A new small business loan from the city could give some University of Minnesota-area businesses the relief they need, but geographic limits will keep others from qualifying.
To help small businesses struggling financially from the COVID-19 pandemic, the city of Minneapolis launched a $2.2 million small business loan fund earlier this month. The no-payment, no-interest loans are completely forgiven after 12 months if the business continues to operate in good standing with the city. To qualify, businesses must have 20 or fewer employees or have an annual revenue of $1 million or less.
Qualifying businesses must also be located in city-defined areas, which includes Cedar-Riverside. University neighborhoods of Prospect Park, Southeast Como and Marcy-Holmes are not included.
“For businesses, we’re going to the businesses that are the smallest, least revenue and, at some point, the most on the brink,” Minneapolis Mayor Jacob Frey said at a remote City Council meeting Friday.
Ben Li owns the The Cajun House along University Avenue in Prospect Park. His business meets all of the criteria except the geographical requirements for the city’s forgivable loan program.
“We don’t understand why there is such a boundary because we also don’t pay less tax,” Li said.
He said if he were eligible for the forgivable loan program, he would use it to pay his staff so that they could come back and help ease some of the burden of running the restaurant solo. He has considered closing the restaurant for the time being, but he said he needs the limited revenue to keep it open.

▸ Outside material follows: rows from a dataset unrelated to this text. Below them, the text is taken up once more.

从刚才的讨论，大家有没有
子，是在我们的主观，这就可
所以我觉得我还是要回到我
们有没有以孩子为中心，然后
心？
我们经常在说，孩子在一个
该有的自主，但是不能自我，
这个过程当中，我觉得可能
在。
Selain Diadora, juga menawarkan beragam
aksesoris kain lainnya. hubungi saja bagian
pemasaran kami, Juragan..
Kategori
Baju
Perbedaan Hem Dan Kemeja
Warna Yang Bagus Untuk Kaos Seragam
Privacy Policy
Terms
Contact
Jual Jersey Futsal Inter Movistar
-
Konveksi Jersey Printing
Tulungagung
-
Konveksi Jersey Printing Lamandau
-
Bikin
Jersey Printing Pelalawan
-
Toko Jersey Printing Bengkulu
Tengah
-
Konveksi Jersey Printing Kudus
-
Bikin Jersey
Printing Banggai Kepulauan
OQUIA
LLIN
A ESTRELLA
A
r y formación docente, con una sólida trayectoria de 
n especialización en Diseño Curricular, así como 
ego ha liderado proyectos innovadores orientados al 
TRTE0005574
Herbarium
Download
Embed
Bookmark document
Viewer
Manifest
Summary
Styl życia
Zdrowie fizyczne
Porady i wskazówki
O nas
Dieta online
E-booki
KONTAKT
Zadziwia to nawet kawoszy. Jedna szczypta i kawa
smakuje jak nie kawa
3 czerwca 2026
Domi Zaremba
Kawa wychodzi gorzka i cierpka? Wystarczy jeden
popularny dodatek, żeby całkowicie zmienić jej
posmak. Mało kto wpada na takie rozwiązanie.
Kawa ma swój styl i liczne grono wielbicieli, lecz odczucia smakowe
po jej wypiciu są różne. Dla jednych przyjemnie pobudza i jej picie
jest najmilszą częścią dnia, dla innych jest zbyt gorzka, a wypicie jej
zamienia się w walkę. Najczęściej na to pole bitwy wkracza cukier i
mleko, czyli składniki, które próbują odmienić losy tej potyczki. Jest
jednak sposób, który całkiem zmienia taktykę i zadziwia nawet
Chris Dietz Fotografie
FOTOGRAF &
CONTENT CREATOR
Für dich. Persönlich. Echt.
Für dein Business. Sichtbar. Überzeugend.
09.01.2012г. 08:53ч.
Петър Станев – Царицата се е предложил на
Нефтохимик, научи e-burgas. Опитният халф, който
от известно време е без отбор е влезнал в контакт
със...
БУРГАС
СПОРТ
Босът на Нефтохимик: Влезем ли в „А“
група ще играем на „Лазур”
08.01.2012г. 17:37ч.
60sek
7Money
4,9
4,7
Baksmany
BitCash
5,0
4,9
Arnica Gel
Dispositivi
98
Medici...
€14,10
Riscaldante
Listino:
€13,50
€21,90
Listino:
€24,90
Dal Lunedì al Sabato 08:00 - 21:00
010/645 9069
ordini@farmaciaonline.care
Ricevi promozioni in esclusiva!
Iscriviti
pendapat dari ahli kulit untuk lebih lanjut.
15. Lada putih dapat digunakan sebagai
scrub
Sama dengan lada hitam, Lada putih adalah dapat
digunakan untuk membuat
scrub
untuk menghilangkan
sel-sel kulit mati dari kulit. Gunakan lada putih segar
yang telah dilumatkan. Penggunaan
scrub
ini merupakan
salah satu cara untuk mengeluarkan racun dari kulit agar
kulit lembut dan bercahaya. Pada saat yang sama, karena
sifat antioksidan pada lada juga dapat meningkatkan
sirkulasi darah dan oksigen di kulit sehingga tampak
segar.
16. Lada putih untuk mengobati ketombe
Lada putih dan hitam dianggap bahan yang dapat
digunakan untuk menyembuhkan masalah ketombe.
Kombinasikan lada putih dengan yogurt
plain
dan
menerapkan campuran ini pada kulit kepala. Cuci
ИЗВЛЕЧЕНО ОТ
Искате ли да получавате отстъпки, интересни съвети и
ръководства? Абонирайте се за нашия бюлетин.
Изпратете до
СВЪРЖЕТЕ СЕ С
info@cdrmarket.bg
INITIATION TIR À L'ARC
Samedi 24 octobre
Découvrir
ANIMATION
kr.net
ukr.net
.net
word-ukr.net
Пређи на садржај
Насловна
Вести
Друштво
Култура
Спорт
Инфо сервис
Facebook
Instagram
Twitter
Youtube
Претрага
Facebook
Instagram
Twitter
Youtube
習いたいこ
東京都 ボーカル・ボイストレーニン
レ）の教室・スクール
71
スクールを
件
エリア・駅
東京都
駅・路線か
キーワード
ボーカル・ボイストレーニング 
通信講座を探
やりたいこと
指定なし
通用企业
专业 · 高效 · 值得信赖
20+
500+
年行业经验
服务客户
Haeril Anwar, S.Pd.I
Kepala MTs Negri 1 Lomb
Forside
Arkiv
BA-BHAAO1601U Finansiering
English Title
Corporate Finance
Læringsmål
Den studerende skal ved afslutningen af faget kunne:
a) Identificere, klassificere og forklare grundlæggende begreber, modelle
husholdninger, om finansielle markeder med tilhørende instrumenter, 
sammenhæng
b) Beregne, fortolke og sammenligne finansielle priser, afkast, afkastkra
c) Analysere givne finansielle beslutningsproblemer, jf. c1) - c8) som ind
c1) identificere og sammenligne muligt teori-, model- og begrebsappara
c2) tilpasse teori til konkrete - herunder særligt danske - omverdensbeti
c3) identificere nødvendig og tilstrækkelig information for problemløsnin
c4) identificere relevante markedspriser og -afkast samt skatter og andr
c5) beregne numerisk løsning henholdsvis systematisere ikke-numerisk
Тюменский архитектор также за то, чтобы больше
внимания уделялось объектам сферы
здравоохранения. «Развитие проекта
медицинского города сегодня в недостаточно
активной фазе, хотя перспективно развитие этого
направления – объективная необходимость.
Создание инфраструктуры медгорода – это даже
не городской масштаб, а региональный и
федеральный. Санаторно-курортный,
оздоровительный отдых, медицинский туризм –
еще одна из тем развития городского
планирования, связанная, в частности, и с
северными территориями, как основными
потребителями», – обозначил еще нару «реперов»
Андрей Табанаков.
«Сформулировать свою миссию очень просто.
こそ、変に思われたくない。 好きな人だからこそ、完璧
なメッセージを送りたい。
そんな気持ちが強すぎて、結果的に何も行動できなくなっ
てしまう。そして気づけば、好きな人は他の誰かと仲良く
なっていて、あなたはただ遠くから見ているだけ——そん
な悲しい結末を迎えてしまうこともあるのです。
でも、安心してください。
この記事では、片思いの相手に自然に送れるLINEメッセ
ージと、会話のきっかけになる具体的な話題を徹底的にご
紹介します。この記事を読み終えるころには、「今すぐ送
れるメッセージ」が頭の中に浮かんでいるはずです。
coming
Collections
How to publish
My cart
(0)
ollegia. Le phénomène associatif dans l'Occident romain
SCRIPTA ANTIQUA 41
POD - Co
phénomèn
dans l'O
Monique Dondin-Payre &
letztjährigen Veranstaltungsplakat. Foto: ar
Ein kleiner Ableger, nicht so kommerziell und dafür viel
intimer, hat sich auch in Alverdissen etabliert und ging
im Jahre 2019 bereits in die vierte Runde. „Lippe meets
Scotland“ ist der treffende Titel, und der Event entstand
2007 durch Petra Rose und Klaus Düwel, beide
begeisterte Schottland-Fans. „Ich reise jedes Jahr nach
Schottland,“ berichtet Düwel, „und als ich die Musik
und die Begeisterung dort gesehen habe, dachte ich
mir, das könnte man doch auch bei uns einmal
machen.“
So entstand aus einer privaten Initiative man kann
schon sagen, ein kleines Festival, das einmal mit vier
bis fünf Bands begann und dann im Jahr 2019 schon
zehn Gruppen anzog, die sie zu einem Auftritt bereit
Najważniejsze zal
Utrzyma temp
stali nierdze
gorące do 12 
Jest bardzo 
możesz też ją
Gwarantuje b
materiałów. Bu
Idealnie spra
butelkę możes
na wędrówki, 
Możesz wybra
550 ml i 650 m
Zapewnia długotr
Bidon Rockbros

“We’re only open a few hours a day, but that’s just enough to pay the rent,” he said. “We have the mortgage and car loan, insurance and school expenses.”
Li said he would like more outreach from local and federal level about other programs he can apply for so that he can make better informed decisions going forward.
In a statement to the Minnesota Daily, city spokesperson Mychal Vlatkovich said the city identified areas with the greatest need, like those with the highest rates of poverty, for the loans. Vlatkovich said the city does not have the resources to provide citywide loans. The city is also pushing for more federal and state support in an effort to cover the unmet needs of those affected financially by the pandemic.
Danny Schwartzman, board chair of Main Street Alliance’s Minnesota chapter, a national association of small businesses, said that he understands the effort to target specific areas of poverty and special assistance. But he said all businesses throughout the city have been affected.
“I get why we want to focus it on some particular corridors, but in a crisis that affects everyone everywhere, I don’t know why you might care if they’re one side of the street or another or some of the five tight geographic definitions.”
In addition to the forgivable loan program, the city launched a city-lender loan program available citywide, which Li could tap into. The program pairs lenders like local banks with borrowers, with the city matching a percentage of the lender’s loan.
Schwartzman said he worries that the city-lender loan application process could prove inaccessible for businesses without the resources or relationships to banks.
He said that the conventional banking industry has historically not worked well for business owners of color and groups with limited capital.
The city-lender loan program has the same requirements for employee number and total revenue as the forgivable loan program.
Simpls, another restaurant nearby, is also in a tough situation: co-founder Ryan Rosenthal said the business’ size makes it ineligible for both city and some federal lending programs.
“I’m just saying that it’s weird that we’re getting caught in a weird place where we’re just too big for this city program,” he said, “But, we’re way too small for … getting access to funding at the federal level.”
Applications for the city’s forgivable loans program close Monday at noon.
Jiang Li contributed to this report.